EDIT: Let me clarify, that parallelizing inherently slow code is mostly pointless. First, is the issue that parallelizing slow code gives the false impression that you have made an improvement. The "scaling up" of parallel code should always be done against the fastest possible single threaded version of the same code (within reason, no need to write everything in assembly before starting any parallel code). For example, consider a lock under contention. The more threads fighting for the lock, the slower the code will run, and you will get no (or negative) performance gains. One way to reduce contention for the lock is to simply slow down the code competing for the lock. This makes it appear as if there is no overhead from lock contention, when in actuality - you have no improvements because the fastest single threaded version of your code will outperform your parallel code.
Also, python really isn't a great language to learn how to write parallel code in. Python has the GIL , which essentially forces all multithreaded code in python to run as if there was but one CPU core. This means bizarre hacks (such as the one you linked) must be done, which have their own additional drawbacks and issues (there are times where such tricks are needed / used, but they shouldn't be the default for running code on a single machine). Don't expect what you learn writing any parallel python code to carry over to other languages or help you with your course.

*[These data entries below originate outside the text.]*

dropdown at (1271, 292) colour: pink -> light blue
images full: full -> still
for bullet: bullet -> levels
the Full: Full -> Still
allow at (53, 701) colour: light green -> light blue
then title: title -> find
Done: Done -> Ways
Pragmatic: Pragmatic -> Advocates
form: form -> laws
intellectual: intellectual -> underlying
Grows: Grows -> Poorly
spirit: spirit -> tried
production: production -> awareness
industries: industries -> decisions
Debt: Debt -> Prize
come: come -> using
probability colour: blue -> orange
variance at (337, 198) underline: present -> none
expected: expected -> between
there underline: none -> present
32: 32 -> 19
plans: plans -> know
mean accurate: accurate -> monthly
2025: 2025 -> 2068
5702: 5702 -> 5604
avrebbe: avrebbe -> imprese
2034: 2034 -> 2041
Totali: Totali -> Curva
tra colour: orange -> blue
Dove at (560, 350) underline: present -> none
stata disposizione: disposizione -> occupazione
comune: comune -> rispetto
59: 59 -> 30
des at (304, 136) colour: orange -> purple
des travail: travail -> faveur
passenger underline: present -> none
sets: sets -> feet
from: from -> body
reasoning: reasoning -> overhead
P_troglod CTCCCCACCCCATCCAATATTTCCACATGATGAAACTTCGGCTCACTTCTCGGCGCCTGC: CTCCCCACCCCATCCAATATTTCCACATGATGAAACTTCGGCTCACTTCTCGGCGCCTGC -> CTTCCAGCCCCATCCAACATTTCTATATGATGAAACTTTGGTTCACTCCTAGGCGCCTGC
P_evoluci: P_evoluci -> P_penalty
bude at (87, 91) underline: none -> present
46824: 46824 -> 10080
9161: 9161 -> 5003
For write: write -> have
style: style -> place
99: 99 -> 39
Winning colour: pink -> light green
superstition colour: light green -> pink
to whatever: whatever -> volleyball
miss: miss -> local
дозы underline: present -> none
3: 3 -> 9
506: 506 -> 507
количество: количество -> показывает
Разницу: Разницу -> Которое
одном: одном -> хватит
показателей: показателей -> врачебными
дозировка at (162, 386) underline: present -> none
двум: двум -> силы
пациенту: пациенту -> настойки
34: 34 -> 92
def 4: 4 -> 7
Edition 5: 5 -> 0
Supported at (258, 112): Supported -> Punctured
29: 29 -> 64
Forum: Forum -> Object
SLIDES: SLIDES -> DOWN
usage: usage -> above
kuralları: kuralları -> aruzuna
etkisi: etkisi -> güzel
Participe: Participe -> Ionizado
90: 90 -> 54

I think you will have some good success depending on where your bottleneck is. One caveat - When I do code optimization I always like to profile the code, even informally to get an idea of where the bottlenecks are. This will help identify where the time is being spent i.e. file io, network latency, resource contention, not enough cpu cycles etc...
For others who may not be familiar with the Expectation Maximization algorithm a very nice introduction is in Motion Segmentation using EM - a short tutorial, by Yair Weiss. Let us assume we have M data points and N classes/models.
In the EM algorithm there are two steps: Computing the distance between data points and models and Updating our model weights using weighted least squares.
Step 1 - Expectation stage
for data_point in M:
for current_model in N:
compute distance or residual between data_point and current_model
Step 2 - Maximization stage
for each model, compute weighted least squares solving for the model parameters
This requires solving N weighted least square problems where the size is
dependent on the number of parameters in the model that will be solved for.
Your bottleneck may be in the stage of computing the residuals or distances between the data points and the models stage 1 - E Step. In this stage the computations are all independent. I would consider the first stage as embarassingly parallel and quite amenable to parallel computation using parallel map reduce or some other tools in python. I have good success using IPython for such tasks, but there are other good python packages as well.